Defesa de “Zenu” dos Santos diz que foram ignoradas pistas sobre irregularidades no BNA

O advogado de “Zenu” dos Santos, que está a ser julgado pela alegada transferência irregular de 500 milhões de dólares, responsabilizou o Banco Nacional de Angola (BNA) pelo ilícito e afirmou que a investigação ignorou pistas sobre a instituição.

Na primeira sessão do julgamento, o advogado António Gentil Simão, defensor oficioso do filho do ex-Presidente José Eduardo dos Santos contestou as acusações de tráfico de influência, burla por defraudação e branqueamento de capitais imputadas a José Filomeno “Zenu” dos Santos, apontando baterias ao ex-governador do BNA e aos “lobos com pele de cordeiro” que se aproveitaram da “ingenuidade angolana”.

Na contestação, António Gentil Simão afirmou que “Zenu” dos Santos, à data presidente do Fundo Soberano de Angola, foi abordado pelo empresário Jorge Gaudens, arguido no processo, para lhe apresentar uma proposta de um sindicato bancário, tendo solicitado uma audiência ao titular do poder executivo – na altura o seu pai, José Eduardo dos Santos – para a constituição de um fundo estratégico destinado a angariar recursos financeiros para capitalizar a economia angolana.

Em 2017, foi enviada uma missão a Lisboa para um encontro com os promotores do sindicato bancário, que incluía o ex-governador do BNA, Walter Filipe, outro co-arguido, o próprio “Zenu” dos Santos e o ex-ministro das Finanças Archer Mangueira, que acabou por não se concretizar por falta de comparência dos promotores.

Segundo a defesa de Filomeno dos Santos, desconfiado da “pouca credibilidade” do projeto, o antigo responsável da pasta das Finanças terá sugerido ao Presidente da República a assinatura de um memorando de entendimento, que não chegou a ser efetuado por Walter Filipe, que passou a liderar o processo.

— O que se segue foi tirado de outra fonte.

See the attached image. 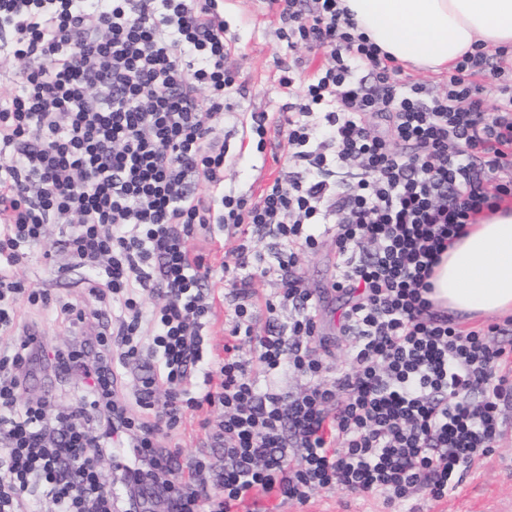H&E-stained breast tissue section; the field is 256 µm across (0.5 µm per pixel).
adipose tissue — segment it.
<instances>
[{"mask_svg": "<svg viewBox=\"0 0 512 512\" xmlns=\"http://www.w3.org/2000/svg\"><path fill=\"white\" fill-rule=\"evenodd\" d=\"M395 61L440 73L474 45L512 48V0H340ZM432 300L472 316L512 314V208L467 225L435 268Z\"/></svg>", "mask_w": 512, "mask_h": 512, "instance_id": "obj_1", "label": "adipose tissue"}]
</instances>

António Gentil Simão afirmou que “Zenu” dos Santos esteve sempre à margem das decisões relativas ao processo que culminou na transferência de 500 milhões de dólares (452 milhões de euros) para um banco britânico, a mando de Walter Filipe.

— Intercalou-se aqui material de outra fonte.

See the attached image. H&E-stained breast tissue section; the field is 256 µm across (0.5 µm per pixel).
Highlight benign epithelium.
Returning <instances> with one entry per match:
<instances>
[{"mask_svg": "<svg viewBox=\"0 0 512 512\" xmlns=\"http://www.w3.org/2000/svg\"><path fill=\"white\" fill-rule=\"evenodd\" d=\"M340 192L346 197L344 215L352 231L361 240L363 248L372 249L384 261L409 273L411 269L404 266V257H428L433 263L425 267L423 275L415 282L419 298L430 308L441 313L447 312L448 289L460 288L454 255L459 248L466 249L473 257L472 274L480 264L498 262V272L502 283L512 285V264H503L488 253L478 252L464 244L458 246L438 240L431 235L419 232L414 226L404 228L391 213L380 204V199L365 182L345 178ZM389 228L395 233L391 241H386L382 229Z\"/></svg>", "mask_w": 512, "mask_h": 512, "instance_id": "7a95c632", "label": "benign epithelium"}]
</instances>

Embora reconheça que o filho do antigo Presidente esteve presente em determinados encontros e tinha uma relação de amizade com Jorge Gaudens, o advogado disse que não está provado a sua participação numa teia internacional de branqueamento de capitais, que visava, alegadamente, extorquir o Estado angolano, nem foi sócio ou representante das empresas a quem o BNA transferiu fundos e pagamentos suspeitos.

“A investigação neste processo ignorou importantes pistas como o alerta das irregularidades no governo da gestão do BNA”, que terá sido assinalada pelo então ministro do Interior à Procuradoria-Geral da República, tendo optado por uma “estratégia reducionista” e “preferindo concentrar-se na árvore, ignorando a vastidão da floresta”, criticou.

O advogado salientou que os 500 milhões de dólares “têm proveniência mais do que lícita”, pois são fundos do BNA, sendo ilícito não o dinheiro, mas sim o procedimento de transferência por irregularidade de governação do banco central.

Alegou também que “a intenção criminosa de amplitude internacional, de eventuais negócios dissimulados dos detentores de fundos transferidos do BNA, não se esclareceu por insuficiência de investigação” e que tudo o resto não passara de cogitações.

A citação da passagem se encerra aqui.